▸ **YOUR INSTRUCTIONS**: Edit the rows below by changing "Přidat do košíku" to "Vložit do košíku" and leaving everything else unchanged. Give only the text, without the pictures.

▸ **Transcribed page contents**:
..........
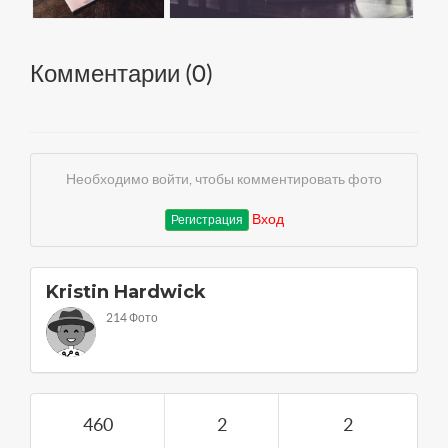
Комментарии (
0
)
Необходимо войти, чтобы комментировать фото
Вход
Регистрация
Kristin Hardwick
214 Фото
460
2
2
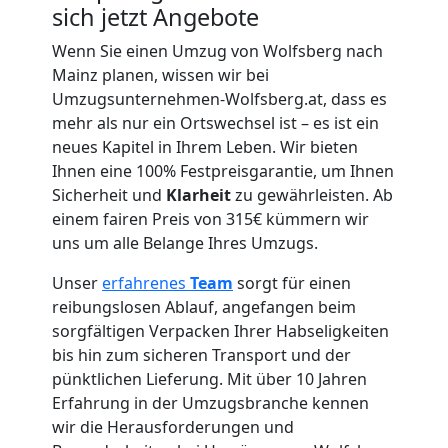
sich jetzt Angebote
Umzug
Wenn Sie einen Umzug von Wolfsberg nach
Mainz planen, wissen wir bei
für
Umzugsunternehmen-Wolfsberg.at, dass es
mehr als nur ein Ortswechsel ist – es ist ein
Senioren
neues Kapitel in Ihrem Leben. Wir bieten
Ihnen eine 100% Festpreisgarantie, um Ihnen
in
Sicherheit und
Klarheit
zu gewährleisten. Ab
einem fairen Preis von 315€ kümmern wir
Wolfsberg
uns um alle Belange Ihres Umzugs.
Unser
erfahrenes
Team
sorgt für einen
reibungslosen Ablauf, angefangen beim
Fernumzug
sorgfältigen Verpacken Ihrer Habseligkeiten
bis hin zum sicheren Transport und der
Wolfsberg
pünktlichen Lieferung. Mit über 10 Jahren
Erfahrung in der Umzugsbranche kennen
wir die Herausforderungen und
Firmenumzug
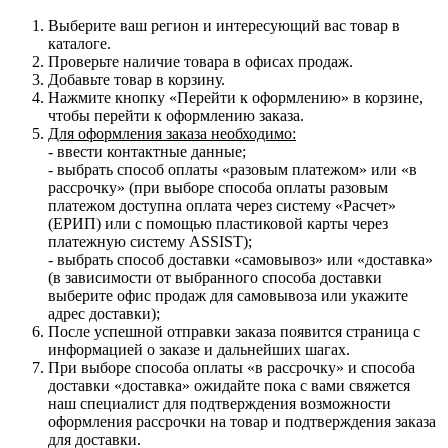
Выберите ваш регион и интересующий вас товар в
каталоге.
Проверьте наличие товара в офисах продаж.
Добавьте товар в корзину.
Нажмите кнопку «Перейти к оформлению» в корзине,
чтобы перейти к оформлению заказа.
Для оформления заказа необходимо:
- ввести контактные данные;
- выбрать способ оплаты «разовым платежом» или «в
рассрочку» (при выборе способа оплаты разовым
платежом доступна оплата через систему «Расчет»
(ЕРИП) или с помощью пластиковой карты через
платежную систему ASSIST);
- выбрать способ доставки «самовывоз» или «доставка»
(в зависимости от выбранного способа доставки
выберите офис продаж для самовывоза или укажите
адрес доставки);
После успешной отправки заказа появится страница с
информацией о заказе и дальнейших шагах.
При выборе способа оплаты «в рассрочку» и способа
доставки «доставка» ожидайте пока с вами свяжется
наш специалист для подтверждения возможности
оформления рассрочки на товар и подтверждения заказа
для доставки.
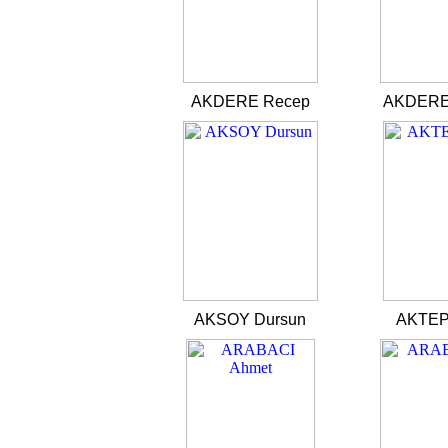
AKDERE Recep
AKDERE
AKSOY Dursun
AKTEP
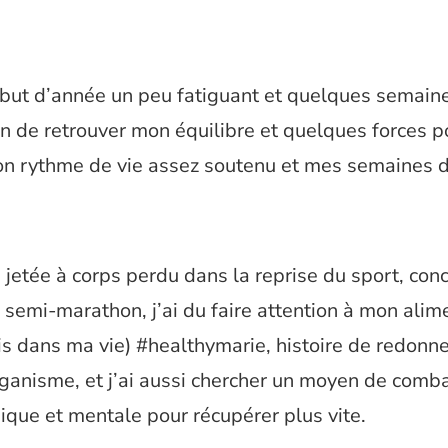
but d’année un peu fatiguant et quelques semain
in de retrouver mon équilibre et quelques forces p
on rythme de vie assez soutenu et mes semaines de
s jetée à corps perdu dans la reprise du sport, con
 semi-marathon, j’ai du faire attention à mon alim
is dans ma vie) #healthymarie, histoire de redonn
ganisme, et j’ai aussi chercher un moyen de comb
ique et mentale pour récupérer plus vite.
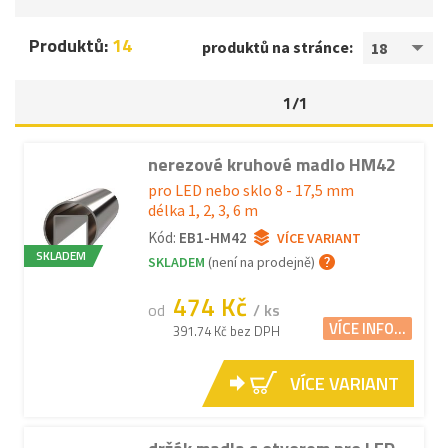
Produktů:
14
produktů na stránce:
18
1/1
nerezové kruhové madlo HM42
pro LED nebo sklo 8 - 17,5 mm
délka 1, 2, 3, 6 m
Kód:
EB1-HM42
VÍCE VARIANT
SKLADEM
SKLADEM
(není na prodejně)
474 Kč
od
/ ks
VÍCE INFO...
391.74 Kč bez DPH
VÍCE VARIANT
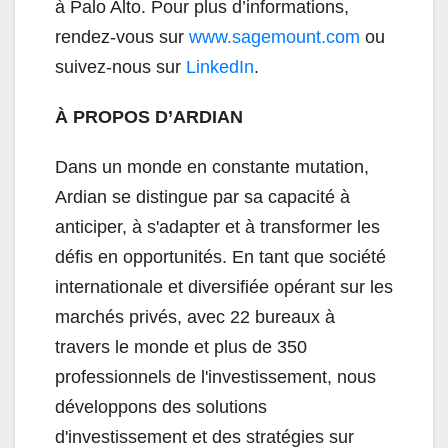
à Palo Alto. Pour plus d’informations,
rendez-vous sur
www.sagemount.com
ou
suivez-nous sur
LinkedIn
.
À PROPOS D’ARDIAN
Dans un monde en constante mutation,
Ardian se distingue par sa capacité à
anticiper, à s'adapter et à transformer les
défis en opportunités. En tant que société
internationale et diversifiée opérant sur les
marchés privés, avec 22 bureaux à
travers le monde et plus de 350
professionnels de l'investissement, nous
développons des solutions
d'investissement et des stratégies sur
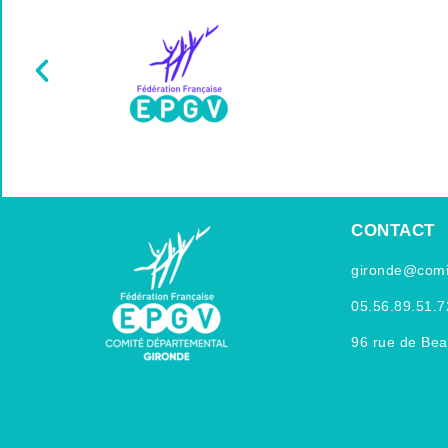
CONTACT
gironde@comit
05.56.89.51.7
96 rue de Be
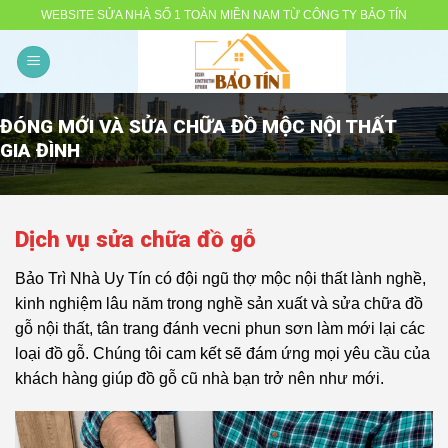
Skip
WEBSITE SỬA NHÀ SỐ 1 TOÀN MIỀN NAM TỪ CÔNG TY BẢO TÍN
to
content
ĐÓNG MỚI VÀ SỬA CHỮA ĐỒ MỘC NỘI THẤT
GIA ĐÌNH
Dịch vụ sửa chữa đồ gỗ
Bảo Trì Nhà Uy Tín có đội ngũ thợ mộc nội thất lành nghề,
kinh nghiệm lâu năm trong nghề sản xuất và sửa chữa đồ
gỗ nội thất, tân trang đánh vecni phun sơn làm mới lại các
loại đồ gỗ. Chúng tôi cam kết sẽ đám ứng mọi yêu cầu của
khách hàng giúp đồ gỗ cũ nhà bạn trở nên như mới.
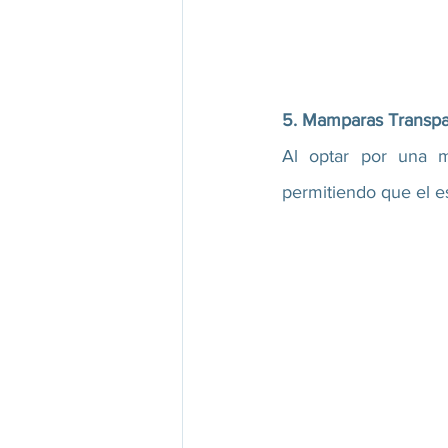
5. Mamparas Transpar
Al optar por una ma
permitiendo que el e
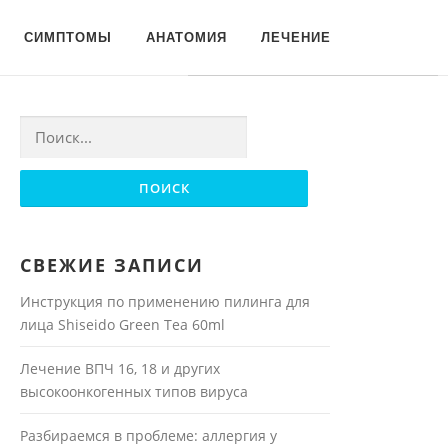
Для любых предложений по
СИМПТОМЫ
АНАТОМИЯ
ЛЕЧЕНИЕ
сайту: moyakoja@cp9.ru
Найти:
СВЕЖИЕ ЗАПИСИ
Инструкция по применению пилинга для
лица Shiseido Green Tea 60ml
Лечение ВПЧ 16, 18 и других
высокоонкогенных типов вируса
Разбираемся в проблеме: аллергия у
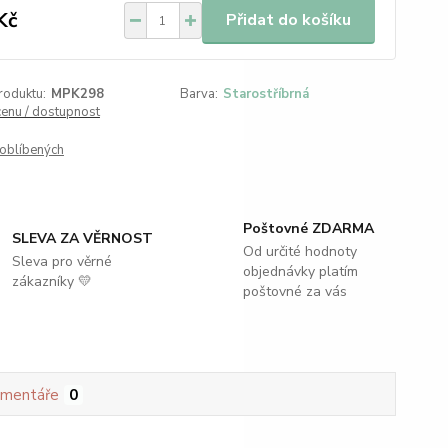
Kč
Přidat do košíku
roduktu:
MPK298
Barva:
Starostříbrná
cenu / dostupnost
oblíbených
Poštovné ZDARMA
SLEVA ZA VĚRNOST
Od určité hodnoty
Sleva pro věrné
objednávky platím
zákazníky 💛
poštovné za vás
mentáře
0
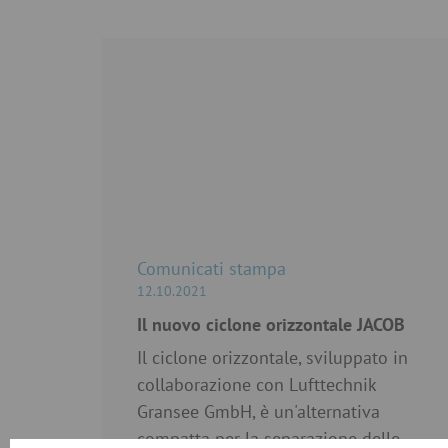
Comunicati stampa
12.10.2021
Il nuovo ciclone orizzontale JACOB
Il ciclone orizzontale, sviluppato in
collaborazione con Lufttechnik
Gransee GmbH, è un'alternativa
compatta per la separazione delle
..........
▸ **SOLUTION TO THIS PROBLEM**:
Комментарии (
0
)
Необходимо войти, чтобы комментировать фото
Вход
Регистрация
Kristin Hardwick
214 Фото
460
2
2
sich jetzt Angebote
Umzug
Wenn Sie einen Umzug von Wolfsberg nach
Mainz planen, wissen wir bei
für
Umzugsunternehmen-Wolfsberg.at, dass es
mehr als nur ein Ortswechsel ist – es ist ein
Senioren
neues Kapitel in Ihrem Leben. Wir bieten
Ihnen eine 100% Festpreisgarantie, um Ihnen
in
Sicherheit und
Klarheit
zu gewährleisten. Ab
einem fairen Preis von 315€ kümmern wir
Wolfsberg
uns um alle Belange Ihres Umzugs.
Unser
erfahrenes
Team
sorgt für einen
reibungslosen Ablauf, angefangen beim
Fernumzug
sorgfältigen Verpacken Ihrer Habseligkeiten
bis hin zum sicheren Transport und der
Wolfsberg
pünktlichen Lieferung. Mit über 10 Jahren
Erfahrung in der Umzugsbranche kennen
wir die Herausforderungen und
Firmenumzug
Выберите ваш регион и интересующий вас товар в
каталоге.
Проверьте наличие товара в офисах продаж.
Добавьте товар в корзину.
Нажмите кнопку «Перейти к оформлению» в корзине,
чтобы перейти к оформлению заказа.
Для оформления заказа необходимо:
- ввести контактные данные;
- выбрать способ оплаты «разовым платежом» или «в
рассрочку» (при выборе способа оплаты разовым
платежом доступна оплата через систему «Расчет»
(ЕРИП) или с помощью пластиковой карты через
платежную систему ASSIST);
- выбрать способ доставки «самовывоз» или «доставка»
(в зависимости от выбранного способа доставки
выберите офис продаж для самовывоза или укажите
адрес доставки);
После успешной отправки заказа появится страница с
информацией о заказе и дальнейших шагах.
При выборе способа оплаты «в рассрочку» и способа
доставки «доставка» ожидайте пока с вами свяжется
наш специалист для подтверждения возможности
оформления рассрочки на товар и подтверждения заказа
для доставки.
AKDERE Recep
AKDERE
AKSOY Dursun
AKTEP
but d’année un peu fatiguant et quelques semain
in de retrouver mon équilibre et quelques forces p
on rythme de vie assez soutenu et mes semaines de
s jetée à corps perdu dans la reprise du sport, con
 semi-marathon, j’ai du faire attention à mon alim
is dans ma vie) #healthymarie, histoire de redonn
ganisme, et j’ai aussi chercher un moyen de comb
ique et mentale pour récupérer plus vite.
Produktů:
14
produktů na stránce:
18
1/1
nerezové kruhové madlo HM42
pro LED nebo sklo 8 - 17,5 mm
délka 1, 2, 3, 6 m
Kód:
EB1-HM42
VÍCE VARIANT
SKLADEM
SKLADEM
(není na prodejně)
474 Kč
od
/ ks
VÍCE INFO...
391.74 Kč bez DPH
VÍCE VARIANT
à Palo Alto. Pour plus d’informations,
rendez-vous sur
www.sagemount.com
ou
suivez-nous sur
LinkedIn
.
À PROPOS D’ARDIAN
Dans un monde en constante mutation,
Ardian se distingue par sa capacité à
anticiper, à s'adapter et à transformer les
défis en opportunités. En tant que société
internationale et diversifiée opérant sur les
marchés privés, avec 22 bureaux à
travers le monde et plus de 350
professionnels de l'investissement, nous
développons des solutions
d'investissement et des stratégies sur
CONTACT
gironde@comit
05.56.89.51.7
96 rue de Be
Skip
WEBSITE SỬA NHÀ SỐ 1 TOÀN MIỀN NAM TỪ CÔNG TY BẢO TÍN
to
content
ĐÓNG MỚI VÀ SỬA CHỮA ĐỒ MỘC NỘI THẤT
GIA ĐÌNH
Dịch vụ sửa chữa đồ gỗ
Bảo Trì Nhà Uy Tín có đội ngũ thợ mộc nội thất lành nghề,
kinh nghiệm lâu năm trong nghề sản xuất và sửa chữa đồ
gỗ nội thất, tân trang đánh vecni phun sơn làm mới lại các
loại đồ gỗ. Chúng tôi cam kết sẽ đám ứng mọi yêu cầu của
khách hàng giúp đồ gỗ cũ nhà bạn trở nên như mới.
5. Mamparas Transpar
Al optar por una ma
permitiendo que el e
Для любых предложений по
СИМПТОМЫ
АНАТОМИЯ
ЛЕЧЕНИЕ
сайту: moyakoja@cp9.ru
Найти:
СВЕЖИЕ ЗАПИСИ
Инструкция по применению пилинга для
лица Shiseido Green Tea 60ml
Лечение ВПЧ 16, 18 и других
высокоонкогенных типов вируса
Разбираемся в проблеме: аллергия у
Kč
Vložit do košíku
roduktu:
MPK298
Barva:
Starostříbrná
cenu / dostupnost
oblíbených
Poštovné ZDARMA
SLEVA ZA VĚRNOST
Od určité hodnoty
Sleva pro věrné
objednávky platím
zákazníky 💛
poštovné za vás
mentáře
0
Comunicati stampa
12.10.2021
Il nuovo ciclone orizzontale JACOB
Il ciclone orizzontale, sviluppato in
collaborazione con Lufttechnik
Gransee GmbH, è un'alternativa
compatta per la separazione delle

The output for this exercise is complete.